On the way we came across a pair of lions which gave around zero fucks that we were there, or at least it felt that way when the male lion got up, walked towards us while we were standing still and then passed us on the side no more than five meters away. I could almost hear Mona’s heart beating and for a brief period considered whether I should back down from the open roof but Matthew were ready to get the car moving if the lion would try to enter the car. Everything went well and we decided we should continue the search for the other herd.
We arrived just in time for the start of a rather impressive herd crossing, and despite more pictures than I’m willing to admit and even some video it’s hard to capture this but to sum it up it was an exhilarating experience watching it to say the least.
The main crossing lasted for just over than 30 minutes – and at times I had to fight the urge to just join in. During the period there were short pauses when the flow of gnus dried up – some animals hesitated so groups (families?) got split up causing sad moo-ing from both sides. So after the main crossing the courageous/reckless ones who had crossed once already did the crazy thing and crossed back again – after having a long look at the 50 or so bodies in the river that got trampled or snagged by crocodiles (which did not miss the opportunity to have a feast). Check the photo above again, those bulbous shapes you see are near the slope on the other side? Those are not rocks…

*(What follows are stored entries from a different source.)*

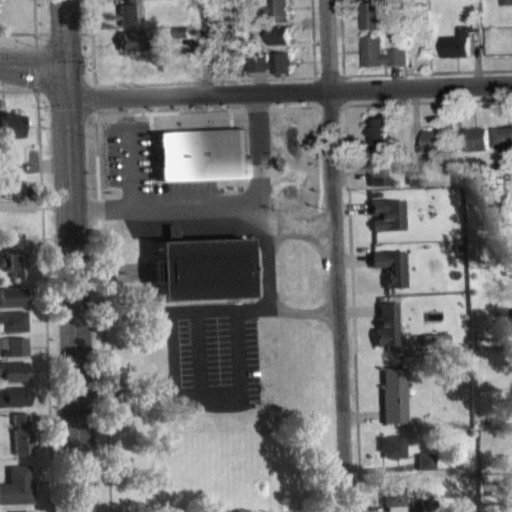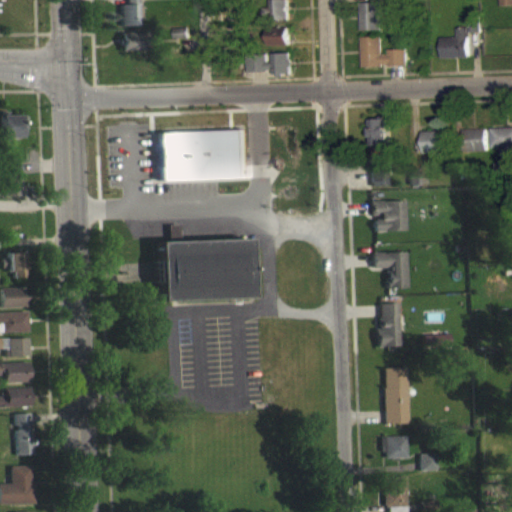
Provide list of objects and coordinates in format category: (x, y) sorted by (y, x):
building: (506, 6)
building: (128, 17)
building: (280, 18)
building: (371, 25)
road: (17, 31)
road: (34, 31)
road: (86, 31)
road: (65, 32)
road: (312, 38)
building: (181, 41)
road: (327, 44)
building: (281, 45)
building: (130, 49)
building: (459, 50)
building: (381, 62)
road: (35, 65)
road: (36, 67)
building: (271, 72)
road: (340, 75)
road: (316, 76)
road: (327, 76)
road: (342, 77)
road: (314, 78)
road: (162, 82)
traffic signals: (67, 84)
road: (9, 88)
road: (345, 88)
road: (420, 88)
road: (313, 89)
road: (196, 93)
road: (94, 95)
road: (349, 101)
road: (313, 102)
road: (37, 103)
road: (345, 104)
road: (316, 107)
road: (331, 107)
road: (96, 121)
road: (67, 124)
building: (10, 134)
building: (379, 140)
building: (476, 149)
building: (502, 149)
building: (433, 150)
road: (257, 155)
building: (200, 164)
building: (376, 185)
building: (10, 196)
road: (35, 199)
road: (175, 206)
building: (385, 223)
road: (269, 239)
building: (171, 241)
road: (72, 256)
building: (12, 272)
building: (390, 276)
building: (200, 278)
road: (337, 300)
building: (11, 305)
building: (12, 330)
building: (385, 334)
building: (433, 346)
building: (13, 355)
road: (237, 379)
building: (13, 380)
building: (392, 404)
building: (14, 406)
building: (20, 442)
building: (391, 455)
building: (425, 470)
building: (16, 494)
building: (392, 498)
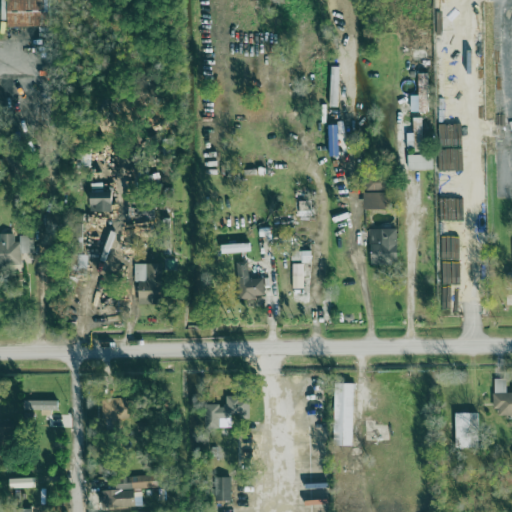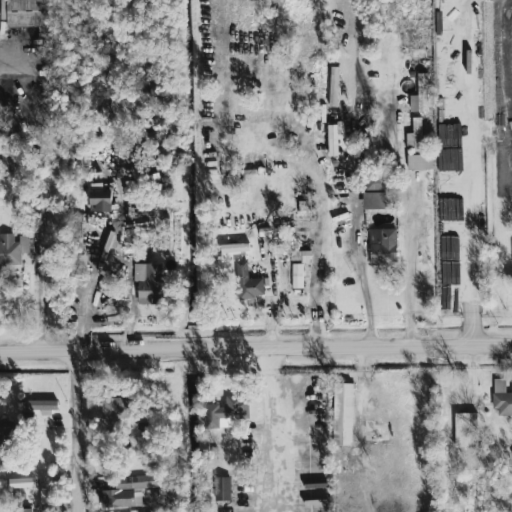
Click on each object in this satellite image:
building: (27, 13)
road: (509, 56)
building: (334, 143)
building: (419, 162)
building: (376, 192)
building: (101, 201)
building: (383, 245)
building: (14, 248)
building: (235, 248)
building: (301, 256)
road: (410, 263)
road: (109, 265)
building: (297, 276)
building: (148, 283)
building: (248, 284)
road: (363, 293)
road: (41, 296)
road: (256, 348)
building: (502, 397)
building: (41, 406)
building: (115, 410)
building: (227, 412)
building: (344, 414)
road: (273, 429)
building: (466, 430)
road: (75, 431)
building: (22, 483)
building: (222, 488)
building: (129, 490)
building: (22, 510)
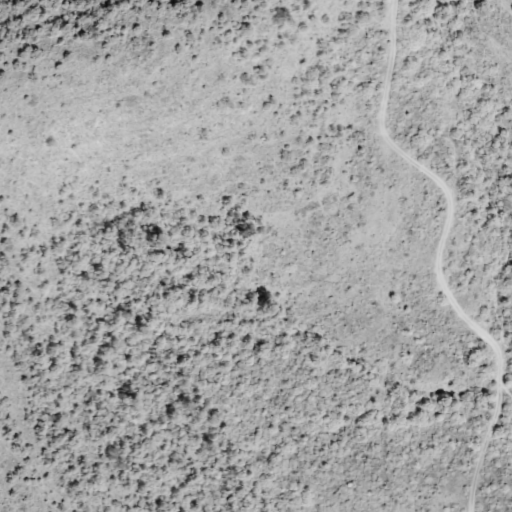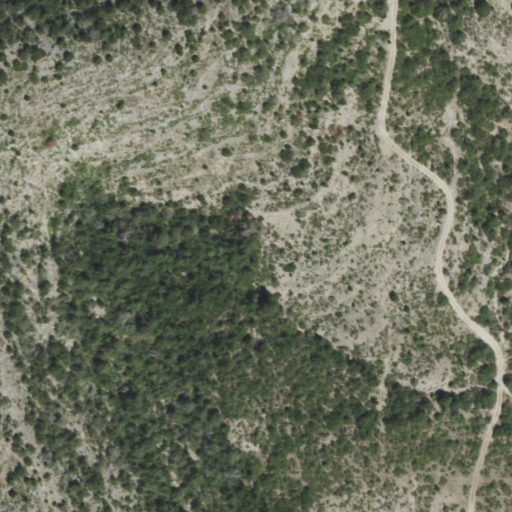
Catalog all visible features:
road: (441, 266)
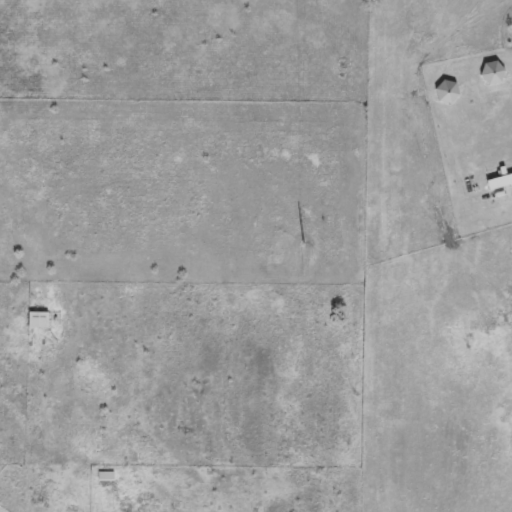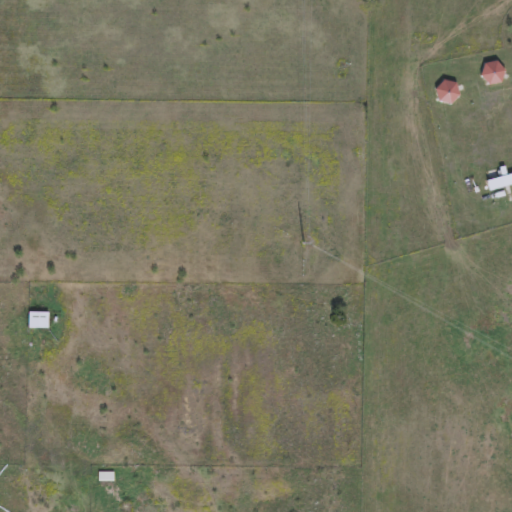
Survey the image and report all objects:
building: (38, 322)
building: (38, 322)
building: (105, 478)
building: (106, 478)
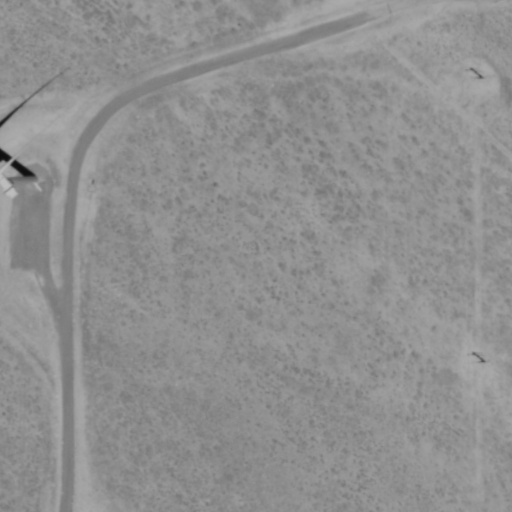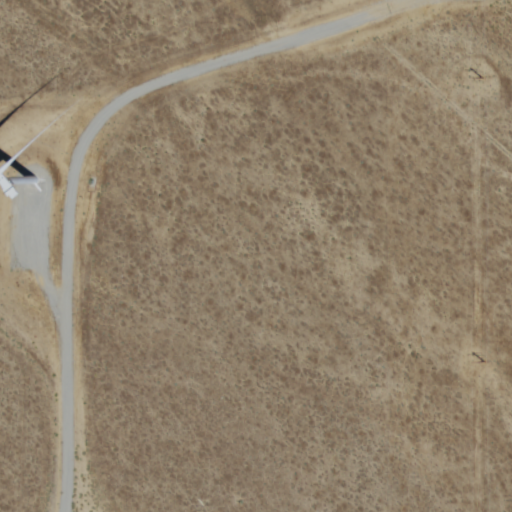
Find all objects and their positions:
wind turbine: (29, 187)
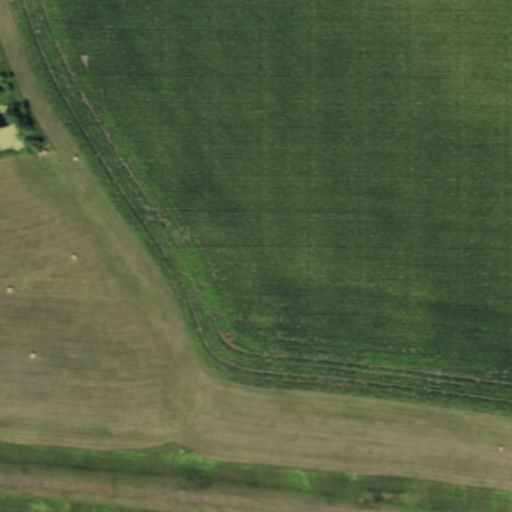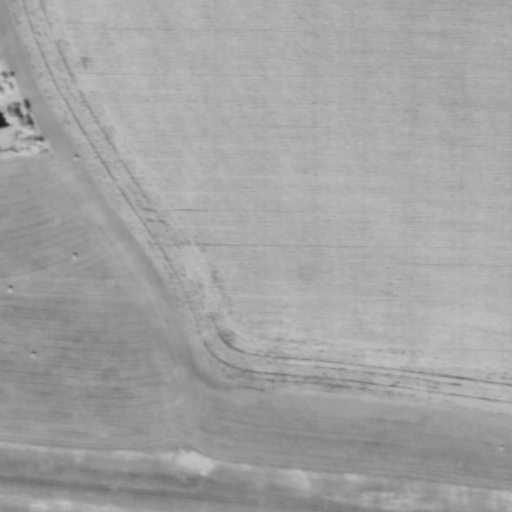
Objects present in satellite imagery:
railway: (207, 486)
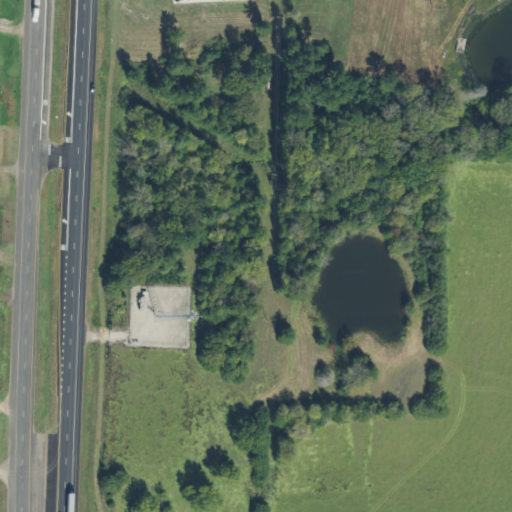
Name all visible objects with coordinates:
road: (61, 156)
road: (36, 256)
road: (77, 256)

Once those crossed back and the herd was happily united, more came along from the original direction and suddenly it was fine to cross (again) – so some poor suckers crossed for the third time while we were having our lunch as spectators. As some say in Sweden “Alla skall med!” (Everybody shall join!)
Satiated with gnus for once day we did some game driving along Mara river, not far from the Kenyan border before heading south towards Kati-Kati (another mobile camp than the previous one we learned) in order to position us better for the return drive the day after.
What a day, we also saw some vultures enjoying gnus who did not make it to the river, and of course more elephants and giraffes. There will likely be enough photos from this trip to last me a lifetime of desktop background images. Last but not least we spotted another Leopard, that is part of it – behind legs and a tail but perhaps we could come back tomorrow and check again.
We arrived at Kati-Kati somewhat late only to find out we should go to the other Kati-Kati next to where we were – and signs would of course have been to easy so off we drove again. The “road” to this camp was by good margin the worst we’ve encountered so far. I was pretty convinced that we had taken a wrong turn when we had bushes on both sides and minor vegetation and vague traces of tracks ahead of us. Right about darkness came I spotted some fire a bit further along and yep, we were on the right “track” the whole time. After dinner we were so tired so we skipped showers and fell asleep.